2022 Munsterman Award Bestowed Upon Kansas Judge
The National Center for State Courts proudly announces bestowal of the 2022 Munsterman Award to Johnson County District Court Chief Judge Thomas Kelly Ryan. The award is made not only because, during the pandemic, Judge Ryan made in-court improvements by creating a process whereby jury trials could be conducted without compromising participants’ health and safety. He also worked with PBS of Kansas City to create a TV broadcast titled Week in Review and a segment called “Justice Deferred.” The program was designed to get public feedback on the district court’s COVID-19 protocols to address public health concerns of jurors. PBS host Nick Haines had 12 members of the public join Judge Ryan on Zoom to react to the court’s health safety plans. The 12 participants answered questions about how they would feel coming to the courthouse and following Judge Ryan’s proposals such as long duration wearing of face masks or conducting voir dire and final deliberations by Zoom. By virtue of the PBS program, the court system made some adjustments to its original plans and gained confidence in the overall final plan. The revised protocols provided for more frequent trial recesses so that jurors could go outside and remove their masks for a breath of fresh air. More microphones were added to courtrooms to address concerns about jurors’ ability to hear the trial proceedings. Judge Ryan’s use of public media to test court initiatives is surely a worthy model for other courts to consider regardless of whether their initiatives are jury trial related.
NCSC Releases Educational Video for Prospective Jurors Regarding Impermissible Media Use
Learning that a juror shared information with fellow jurors about a case-relevant topic they discovered online or directly from someone else is a trial judge’s headache. To help educate prospective jurors about the consequences of impermissible Internet and social-media use, NCSC’s Center for Jury Studies has developed an animated juror education video that can be shown during routine juror orientation in the assembly room or as part of a judge’s instruction to the courtroom venire. The NCSC is grateful to the ABOTA Foundation for providing funding for this resource.

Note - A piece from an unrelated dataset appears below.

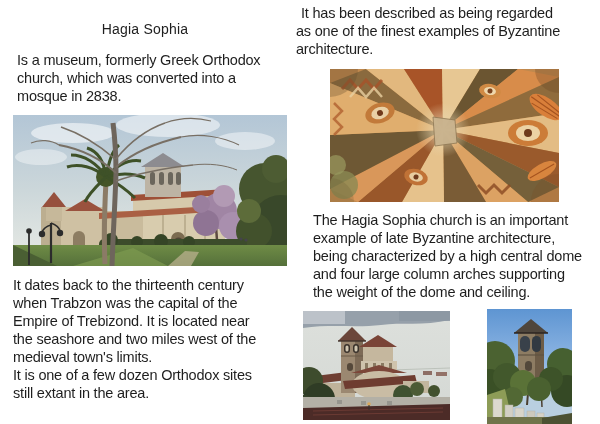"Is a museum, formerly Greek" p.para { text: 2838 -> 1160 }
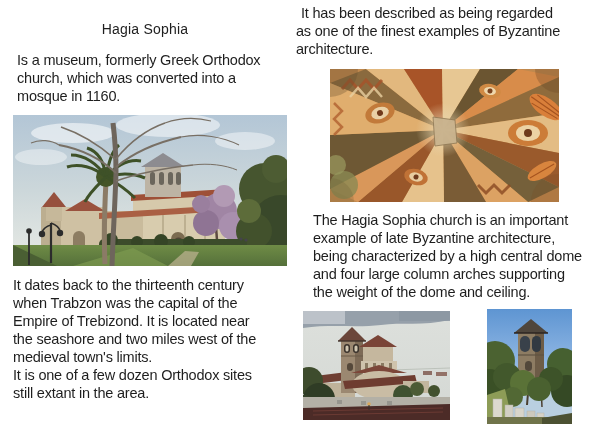"It dates back to the" p.para { text: Orthodox -> Byzantine }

Was a Plaintiff Verdict the Product of Jury Misconduct and/or Jury Nullification?
According to the Lincoln Journal Star, a federal jury in Omaha recently awarded $700K to a police officer suing the police chief for gender harassment and discrimination in a promotion process. Now the city attorney has filed a motion challenging the verdict (Note: this link requires a PACER account) by alleging there were multiple juror communications with a former Omaha police officer AND the jury wrongfully practiced “jury nullification” by trying to “send a message” to the city. An opinion from the trial judge may eventually clarify whether “sending a message” is a lawful form of jury nullification. The Jur-E Bulletin (perhaps with help of readers) may eventually be able to report any clarification.
SCOTUS Declines Certiorari in Capital Case Where Defense Failed to Strike Jurors Firmly Opposed to Biracial Marriage—a Circumstance of the Victim and Perpetrator
In Thomas v. Lumpkin, Andre Thomas, a Black man, was sentenced to death by a completely White jury for brutally killing his estranged wife, a White woman. In his appeal to the U.S. Supreme Court from earlier denial of his habeas corpus petition, Thomas claimed ineffective assistance of counsel. He relied on circumstance during jury selection where three venire members expressed firm opposition to interracial marriage and procreation in their juror questionnaires. Among other reasons, these jurors opined that such relationships were against God's will and that people “should stay with [their] Blood Line.” Despite their declarations of bias, Thomas’s counsel not only failed to exercise peremptory strikes on these individuals or move to strike them for cause but failed even to question two of the three jurors about their stated bias and whether it could affect their deliberations. Without objection from Thomas’s counsel or the state’s attorney, the three jurors were seated. Together with nine other white jurors, they convicted and sentenced Thomas to death. Justice Sotomayor wrote a critical dissent from the Court’s denial of Thomas’s cert. petition criticizing the lower courts and SCOTUS for allowing these “most grave and serious [juror] statements of racial bias” to go uncorrected.